_Instruction 1_
In the excerpt on Twitter searches in R, how many fields does the reference class 'status' have?
_Instruction 2_
Copy from the excerpt on Twitter searches in R the part that opens with the words containing "Notice that the" and closes with "the tweets object.".
_Instruction 3_
According to the excerpt on Twitter searches in R, why would you run str(tweets)?

_Provided text_
*-*-*
Notice that the results of the query are stored as a list in R. You can see this more clearly by using str(tweets) to see the structure of the tweets object.


> tweets = searchTwitter("hillary", n=1, lang="en")
> str(tweets)
List of 1
 $ :Reference class 'status' [package "twitteR"] with 17 fields
  ..$ text         : chr "RT @stormqvist: Her freeze up & help from \"aid\" almost unnerves me. The more times I watch the creepier it gets @Cernovic"| __truncated__
  ..$ favorited    : logi FALSE
  ..$ favoriteCount: num 0
  ..$ replyToSN    : chr(0) 
  ..$ created      : POSIXct[1:1], format: "2016-08-06 21:30:39"
  ..$ truncated    : logi FALSE
  ..$ replyToSID   : chr(0) 
  ..$ id           : chr "762038201506787328"
  ..$ replyToUID   : chr(0) 
  ..$ statusSource : chr "Mobile Web (M5)"
  ..$ screenName   : chr "HiPatrickH"
  ..$ retweetCount : num 104
  ..$ isRetweet    : logi TRUE
  ..$ retweeted    : logi FALSE
  ..$ longitude    : chr(0)
*-*-*
_Record list_
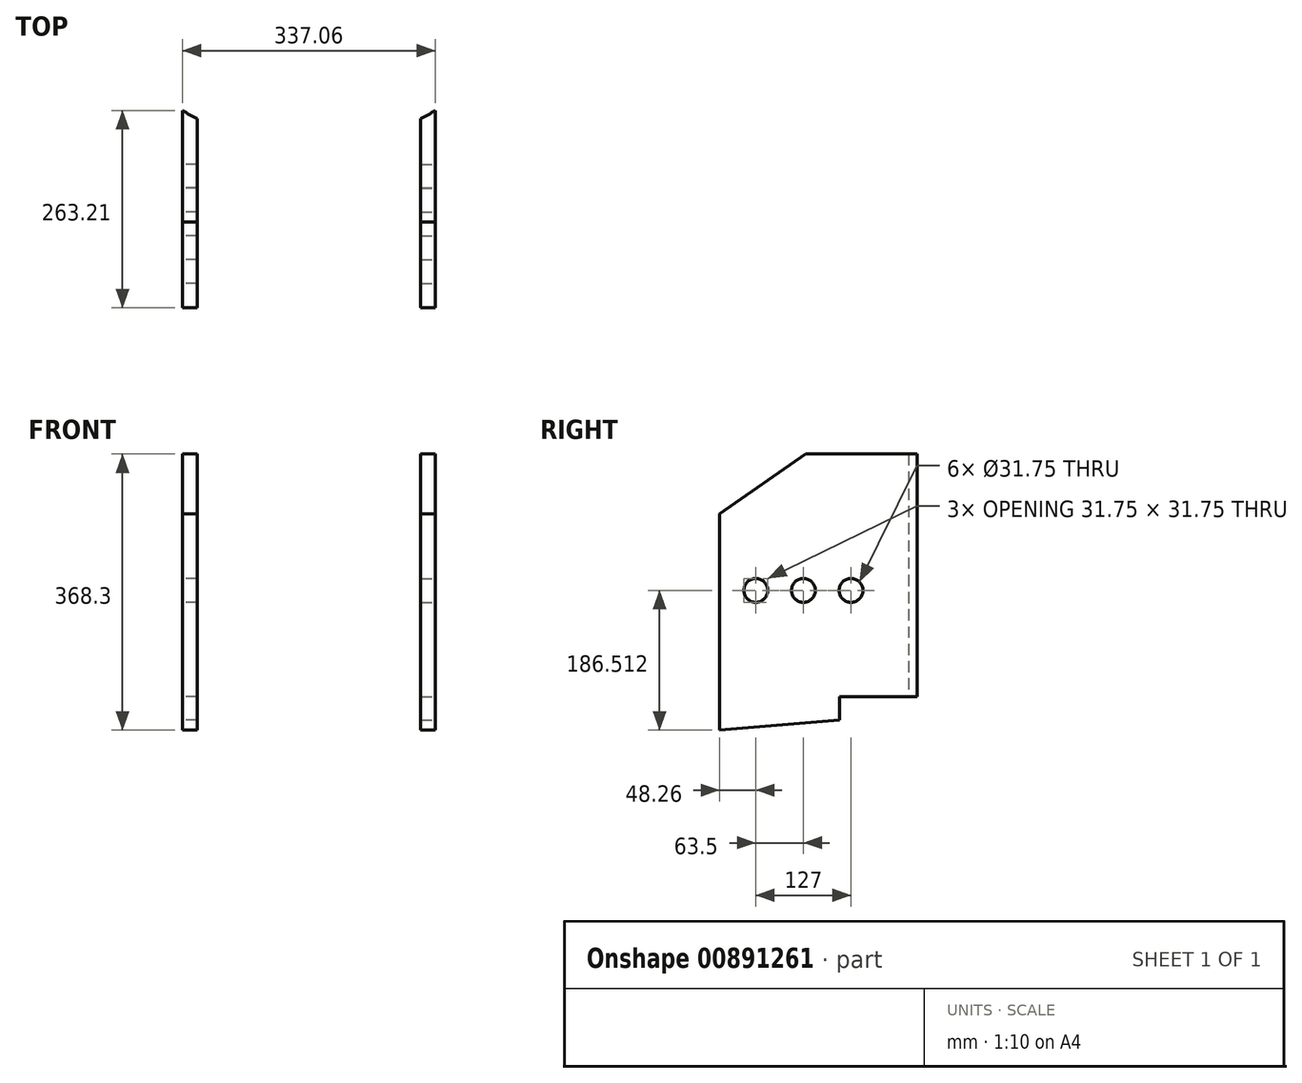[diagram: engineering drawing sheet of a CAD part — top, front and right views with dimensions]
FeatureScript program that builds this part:
annotation { "Feature Type Name" : "Feature", "Feature Type Description" : "" }
export const myFeature = defineFeature(function(context is Context, id is Id, definition is map)
    precondition{}
    {
        {
            var Q0;
            Q0=qCreatedBy(makeId("Top.planeOp"),FACE);
            var sketch = newSketch(context, id + "F0", { "sketchPlane" : qUnion([Q0])});
            skLineSegment(sketch, "E0", {"start": v(0, 323.85) * mm, "end": v(0, -323.85) * mm, "construction": true});
            skLineSegment(sketch, "E1", {"start": v(0, -323.85) * mm, "end": v(0, -616.17) * mm, "construction": true});
            skLineSegment(sketch, "E2", {"start": v(0, -539.75) * mm, "end": v(149.23, -539.75) * mm, "construction": true});
            skLineSegment(sketch, "E3.bottom", {"start": v(149.23, -539.75) * mm, "end": v(168.53, -539.75) * mm});
            skLineSegment(sketch, "E3.left", {"start": v(149.23, -539.75) * mm, "end": v(149.23, -287.42) * mm});
            skLineSegment(sketch, "E3.right", {"start": v(168.53, -539.75) * mm, "end": v(168.53, -276.54) * mm});
            skArc(sketch, "E4.trimOffspring", {"start": v(149.22, -287.42) * mm, "mid": v(158.97, -282.15) * mm, "end": v(168.53, -276.54) * mm});
            skSolve(sketch);
        }
        {
            var Q0;
            Q0 = qSketchRegion(id + "F0", true);
            extrude(context, id + "F1", {"entities" : qUnion([Q0]), "depth" : 323.85 * mm, "offsetDistance" : 25.4 * mm});
        }
        {
            var Q0;
            Q0=makeQuery(id+"F1.opExtrude","SWEPT_FACE",FACE,{"disambiguationData":[OSD([sQuery(id+"F0.wireOp",EDGE,"E3.right")])]});
            var sketch = newSketch(context, id + "F2", { "sketchPlane" : qUnion([Q0])});
            skLineSegment(sketch, "E5", {"start": v(-539.75, 0) * mm, "end": v(-539.75, -44.45) * mm});
            skLineSegment(sketch, "E6", {"start": v(-539.75, 0) * mm, "end": v(-379.8, 0) * mm});
            skLineSegment(sketch, "E7", {"start": v(-539.75, -44.45) * mm, "end": v(-379.8, -30.77) * mm});
            skLineSegment(sketch, "E8", {"start": v(-379.8, 0) * mm, "end": v(-379.8, -30.77) * mm});
            skSolve(sketch);
        }
        {
            var Q0;
            Q0 = qSketchRegion(id + "F2", true);
            extrude(context, id + "F3", {"entities" : qUnion([Q0]), "operationType" : NewBodyOperationType.ADD, "oppositeDirection" : true, "depth" : 19.3 * mm, "offsetDistance" : 25.4 * mm});
        }
        {
            var Q0;
            Q0=makeQuery(id+"F3.boolean.opBoolean","MERGE",FACE,{"derivedFrom":[makeQuery(id+"F1.opExtrude","SWEPT_FACE",FACE,{"disambiguationData":[OSD([sQuery(id+"F0.wireOp",EDGE,"E3.right")])]}),makeQuery(id+"F3.opExtrude","CAP_FACE",FACE,{"disambiguationData":[OSD([sQuery(id+"F2.wireOp",EDGE,"E5"),sQuery(id+"F2.wireOp",EDGE,"v0flhuXK-7psh-iCHO-cWeO-Iq2e5TEh3roq"),sQuery(id+"F2.wireOp",EDGE,"E6"),sQuery(id+"F2.wireOp",EDGE,"E7")])],"isStart":true})]});
            var sketch = newSketch(context, id + "F4", { "sketchPlane" : qUnion([Q0])});
            skLineSegment(sketch, "E9", {"start": v(-539.75, 323.85) * mm, "end": v(-424.92, 323.85) * mm});
            skLineSegment(sketch, "E10", {"start": v(-424.92, 323.85) * mm, "end": v(-539.75, 244.3) * mm});
            skLineSegment(sketch, "E11", {"start": v(-539.75, 244.3) * mm, "end": v(-539.75, 323.85) * mm});
            skCircle(sketch, "E12", {"center": v(-491.5, 142.06) * mm, "radius": 15.88 * mm});
            skCircle(sketch, "E13.1.0.0", {"center": v(-428, 142.06) * mm, "radius": 15.88 * mm});
            skCircle(sketch, "E13.2.0.0", {"center": v(-364.5, 142.06) * mm, "radius": 15.88 * mm});
            skLineSegment(sketch, "E13.direction1", {"start": v(-491.5, 142.06) * mm, "end": v(-428, 142.06) * mm, "construction": true});
            skSolve(sketch);
        }
        {
            var Q0;
            Q0 = qSketchRegion(id + "F4", true);
            extrude(context, id + "F5", {"entities" : qUnion([Q0]), "operationType" : NewBodyOperationType.REMOVE, "oppositeDirection" : true, "depth" : 83.57 * mm, "offsetDistance" : 25.4 * mm});
        }
        {
            var Q0;
            Q0=makeQuery(id+"F1.opExtrude","SWEPT_BODY",BODY,{"disambiguationData":[OSD([sQuery(id+"F0.wireOp",EDGE,"E3.bottom"),sQuery(id+"F0.wireOp",EDGE,"E3.left"),sQuery(id+"F0.wireOp",EDGE,"E3.right"),sQuery(id+"F0.wireOp",EDGE,"E4.trimOffspring")])]});
            var Q1;
            Q1=qCreatedBy(makeId("Right.planeOp"),FACE);
            mirror(context, id + "F6", {"entities" : qUnion([Q0]), "mirrorPlane" : qUnion([Q1])});
        }
    });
*-*-*
_Task solution 1_
17

_Task solution 2_
Notice that the results of the query are stored as a list in R. You can see this more clearly by using str(tweets) to see the structure of the tweets object.

_Task solution 3_
Running str(tweets) shows the structure of the tweets object. This makes it clearer that the query results are stored as a list in R.